What you need to do — Wherever the string "green" appears in the records, return the line that holds it.

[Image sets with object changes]
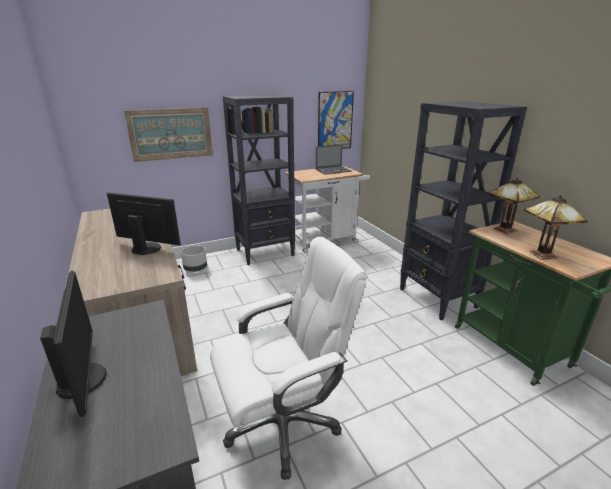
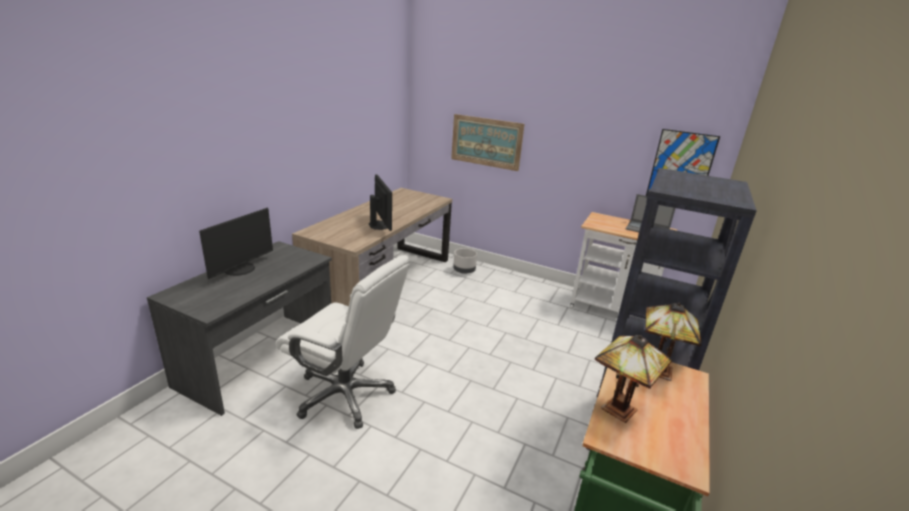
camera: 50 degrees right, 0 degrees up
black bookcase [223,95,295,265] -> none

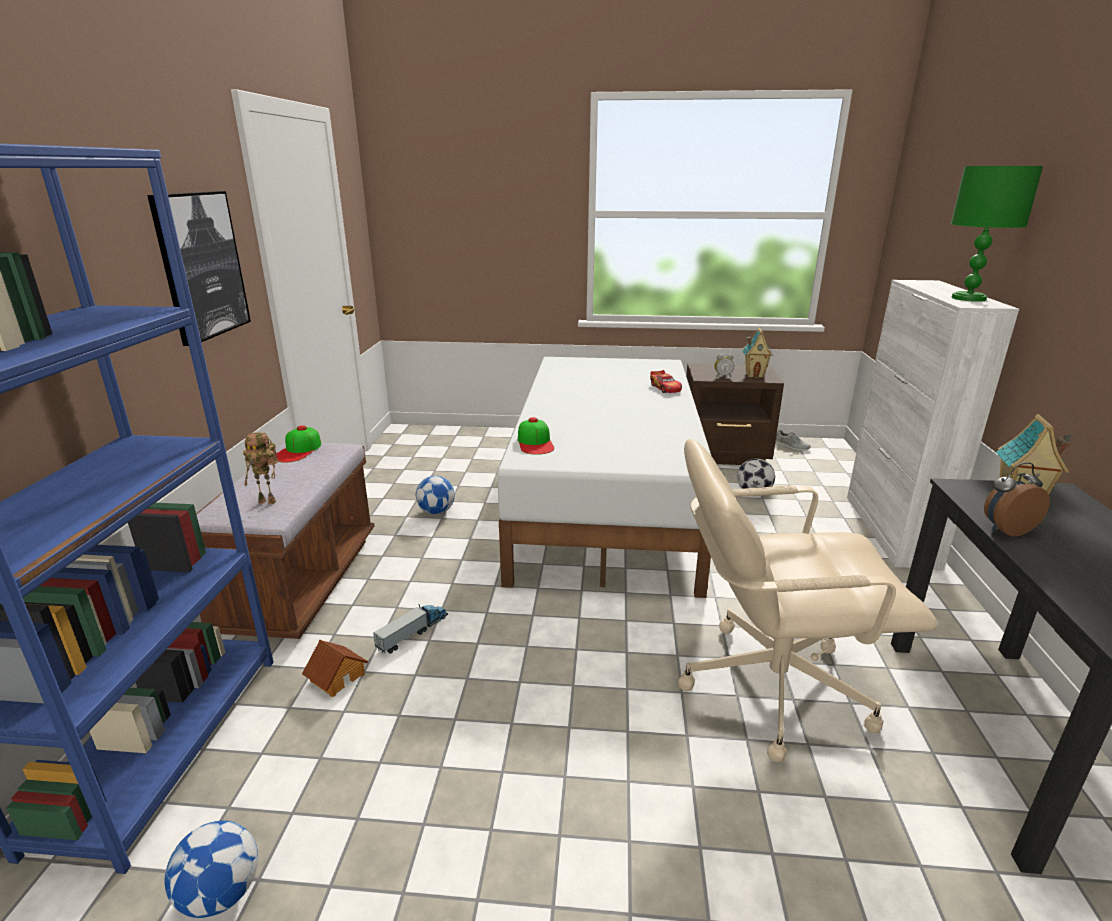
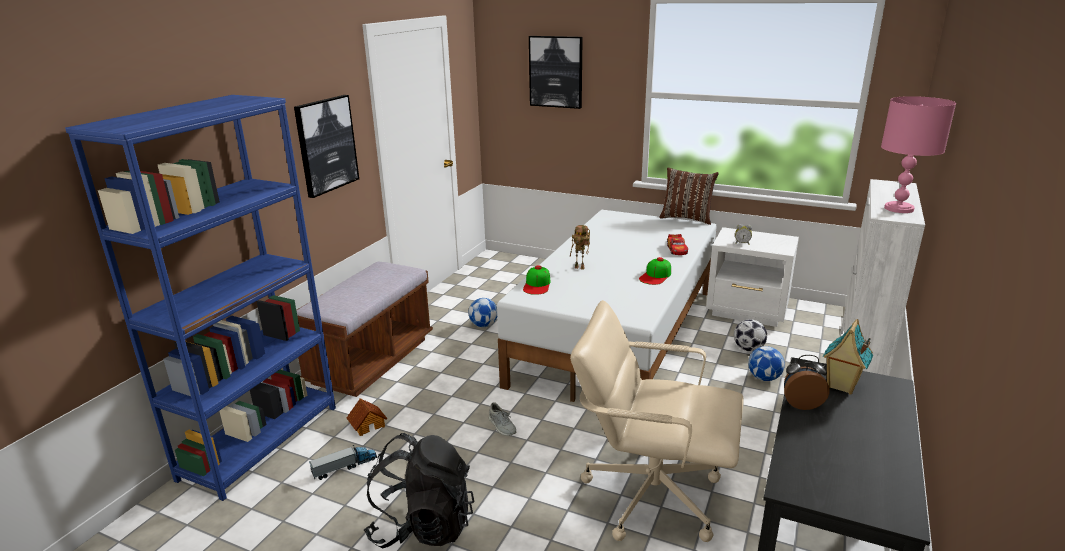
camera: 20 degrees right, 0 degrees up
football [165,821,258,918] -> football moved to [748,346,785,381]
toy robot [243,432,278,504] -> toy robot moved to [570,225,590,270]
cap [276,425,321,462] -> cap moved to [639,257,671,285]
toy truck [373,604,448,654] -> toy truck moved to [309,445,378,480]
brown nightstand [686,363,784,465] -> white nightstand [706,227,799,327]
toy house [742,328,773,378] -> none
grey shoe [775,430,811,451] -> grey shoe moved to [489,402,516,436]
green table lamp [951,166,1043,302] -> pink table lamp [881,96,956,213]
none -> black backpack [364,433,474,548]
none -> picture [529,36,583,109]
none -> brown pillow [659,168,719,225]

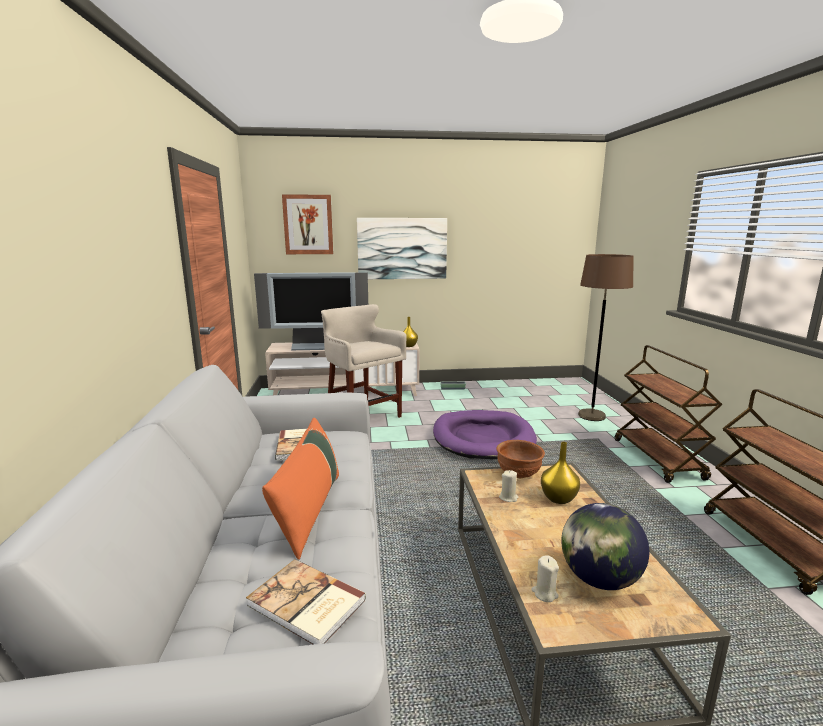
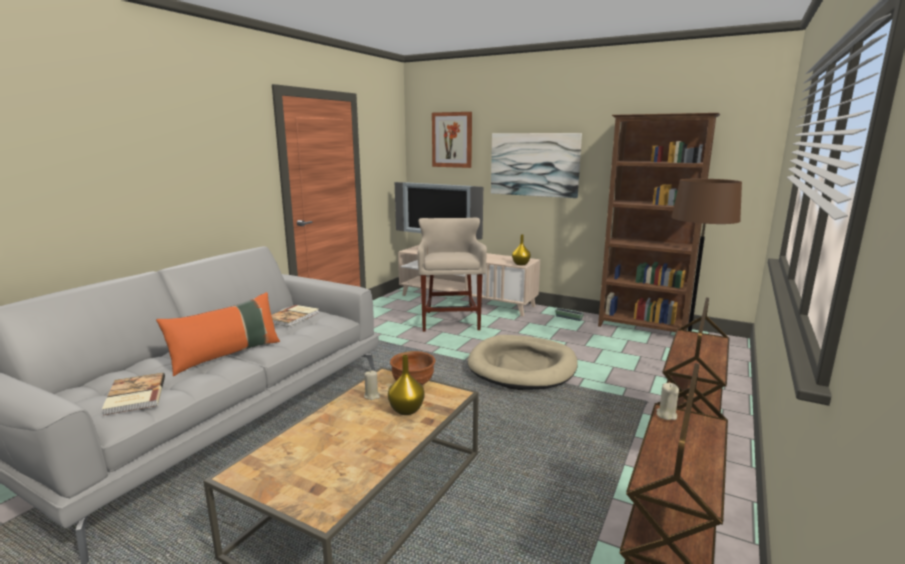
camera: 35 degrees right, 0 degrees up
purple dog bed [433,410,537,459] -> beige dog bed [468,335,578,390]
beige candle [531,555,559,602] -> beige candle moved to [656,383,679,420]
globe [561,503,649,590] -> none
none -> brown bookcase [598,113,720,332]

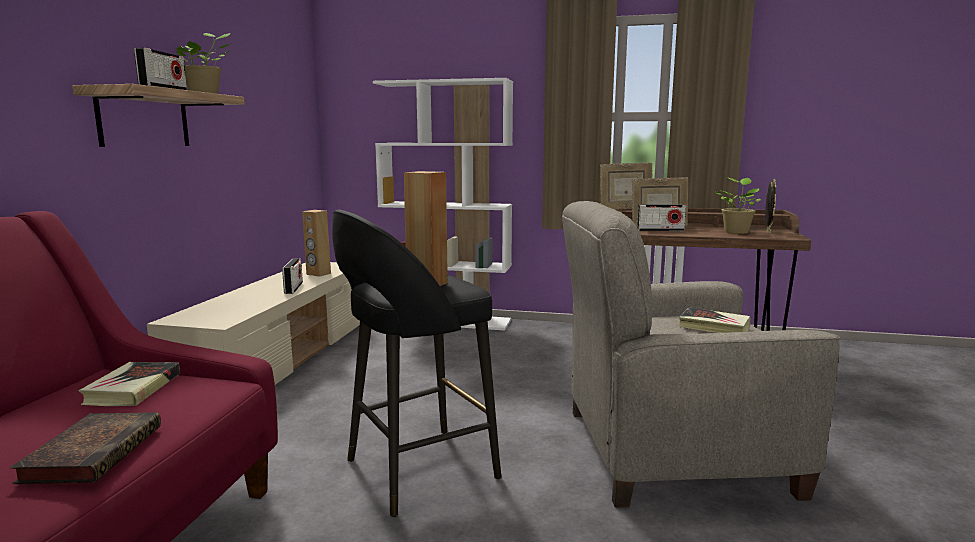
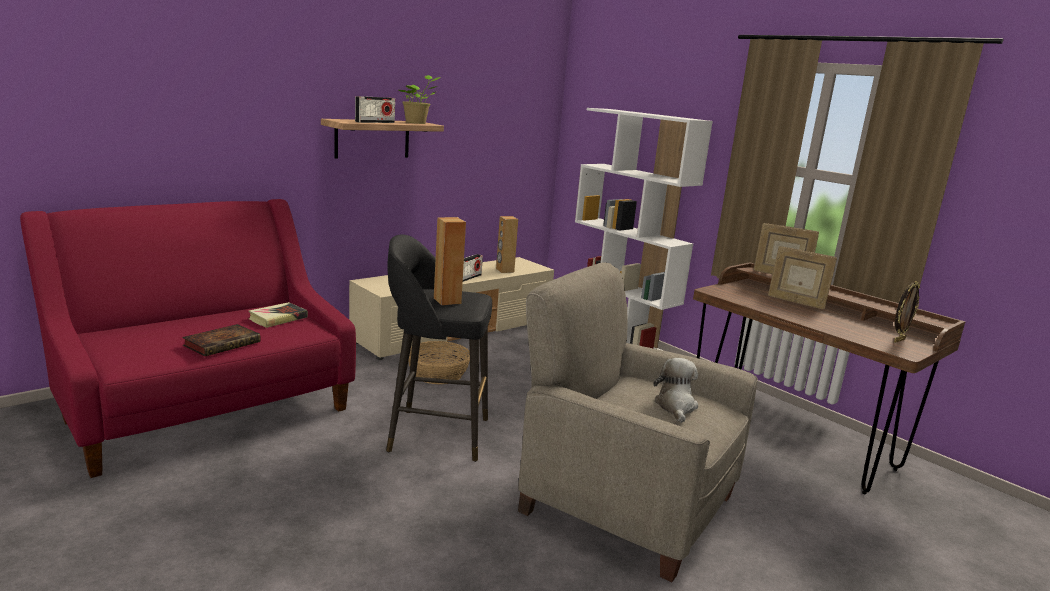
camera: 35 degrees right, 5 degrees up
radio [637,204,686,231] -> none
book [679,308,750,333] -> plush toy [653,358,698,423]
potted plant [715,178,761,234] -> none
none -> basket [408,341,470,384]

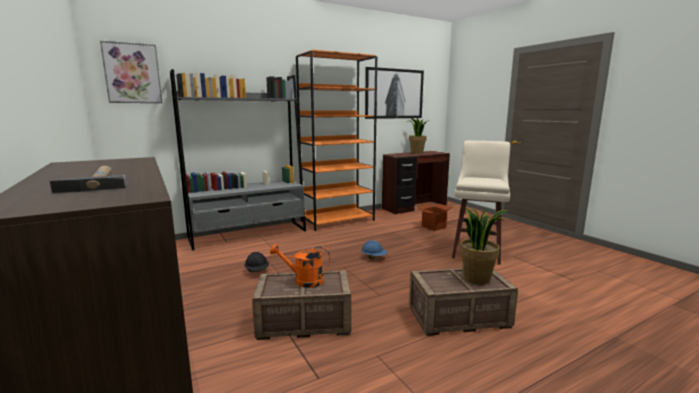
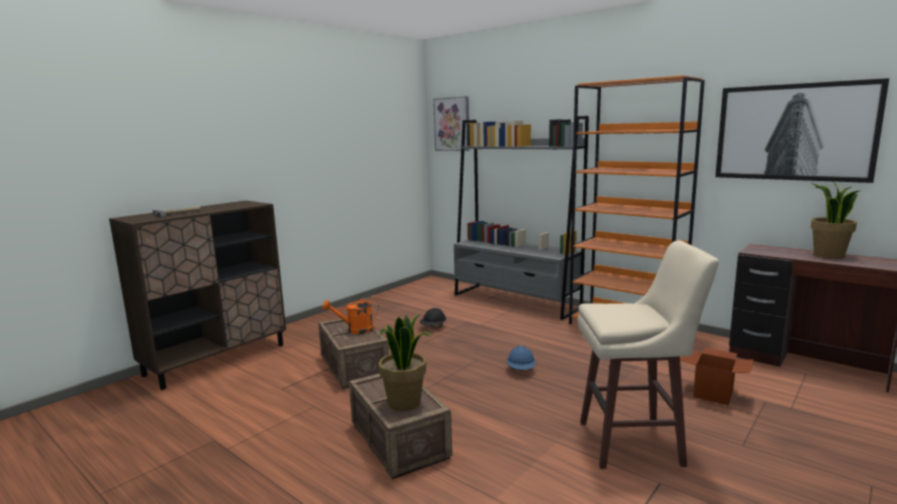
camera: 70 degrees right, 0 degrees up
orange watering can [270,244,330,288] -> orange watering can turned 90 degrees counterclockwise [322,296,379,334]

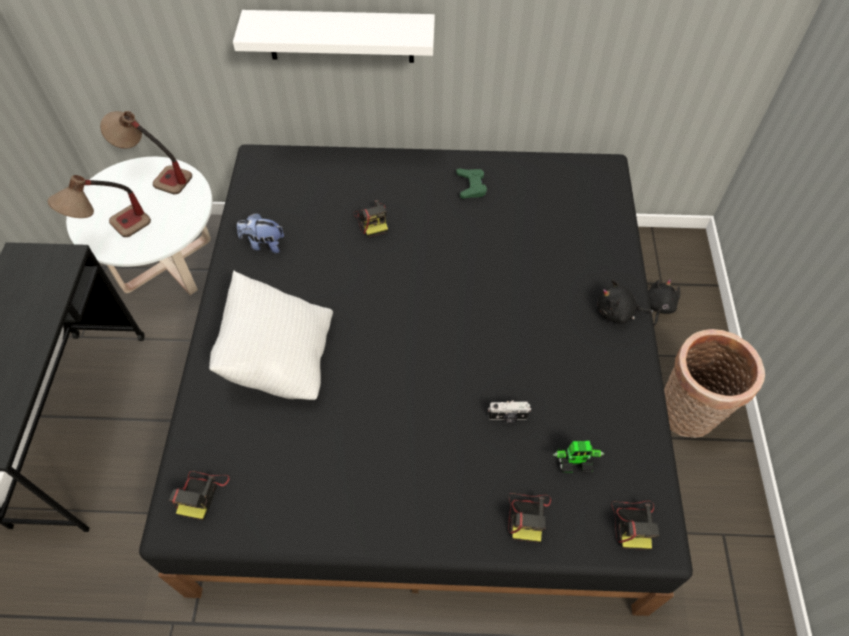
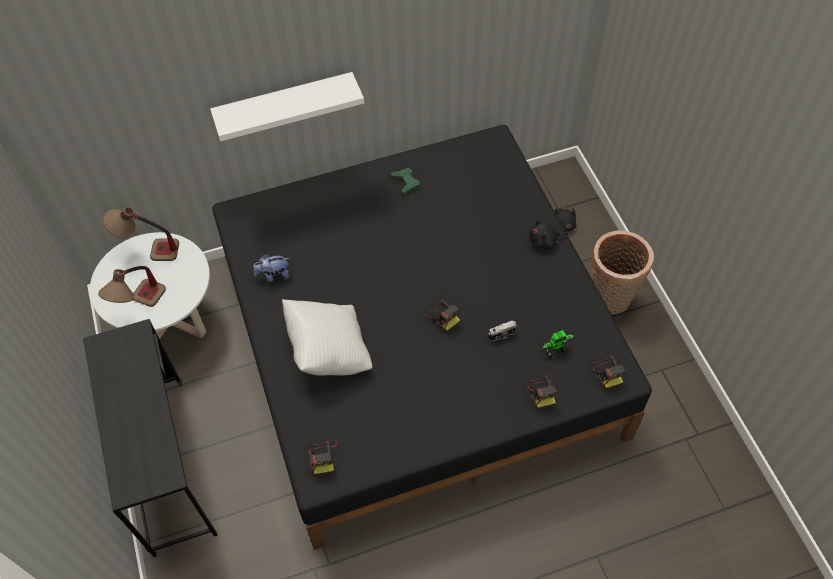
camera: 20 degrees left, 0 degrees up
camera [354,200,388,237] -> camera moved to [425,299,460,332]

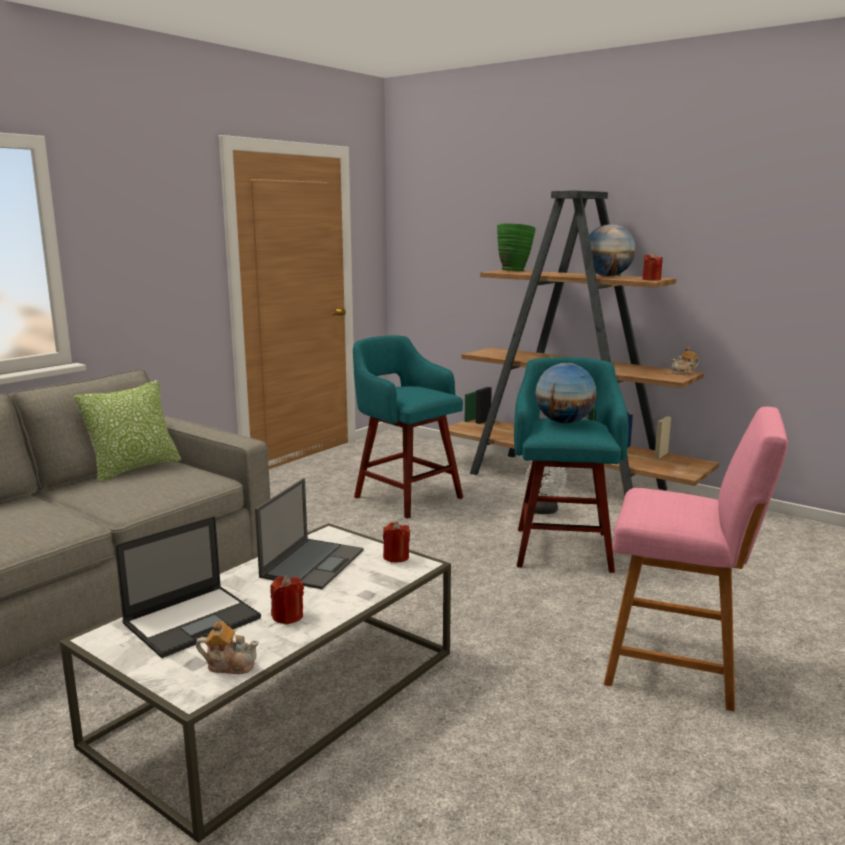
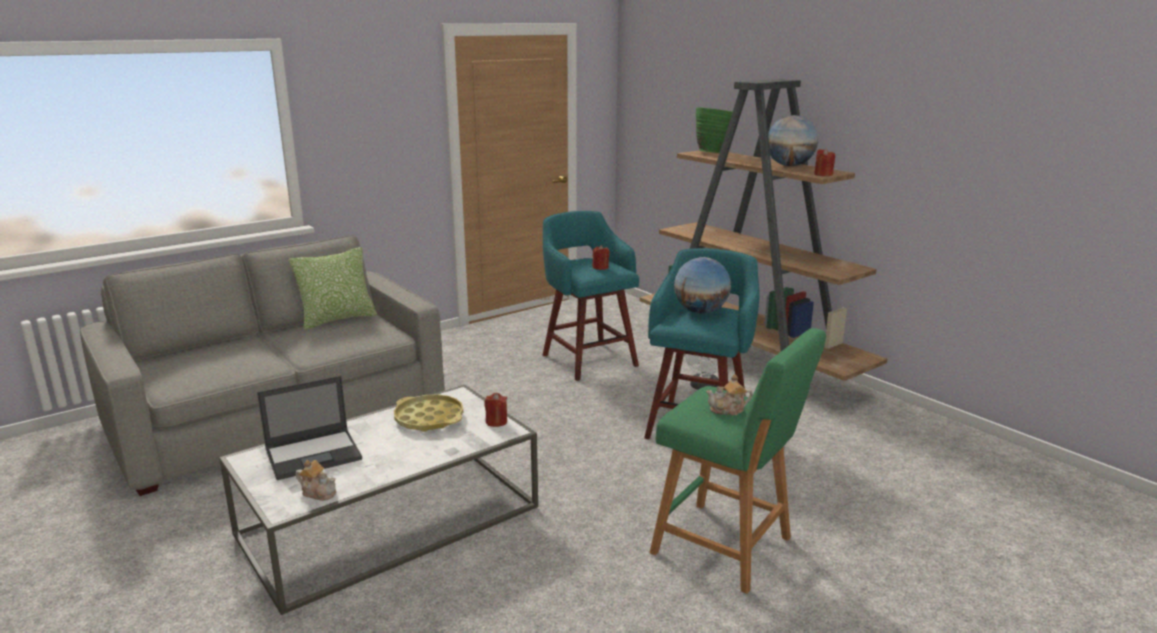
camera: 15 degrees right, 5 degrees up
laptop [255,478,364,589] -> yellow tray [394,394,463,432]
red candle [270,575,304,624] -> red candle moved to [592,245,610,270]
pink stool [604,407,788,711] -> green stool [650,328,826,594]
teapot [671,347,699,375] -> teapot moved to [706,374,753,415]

Expected output —
green table lamp [951,166,1043,302] -> pink table lamp [881,96,956,213]
pink stool [604,407,788,711] -> green stool [650,328,826,594]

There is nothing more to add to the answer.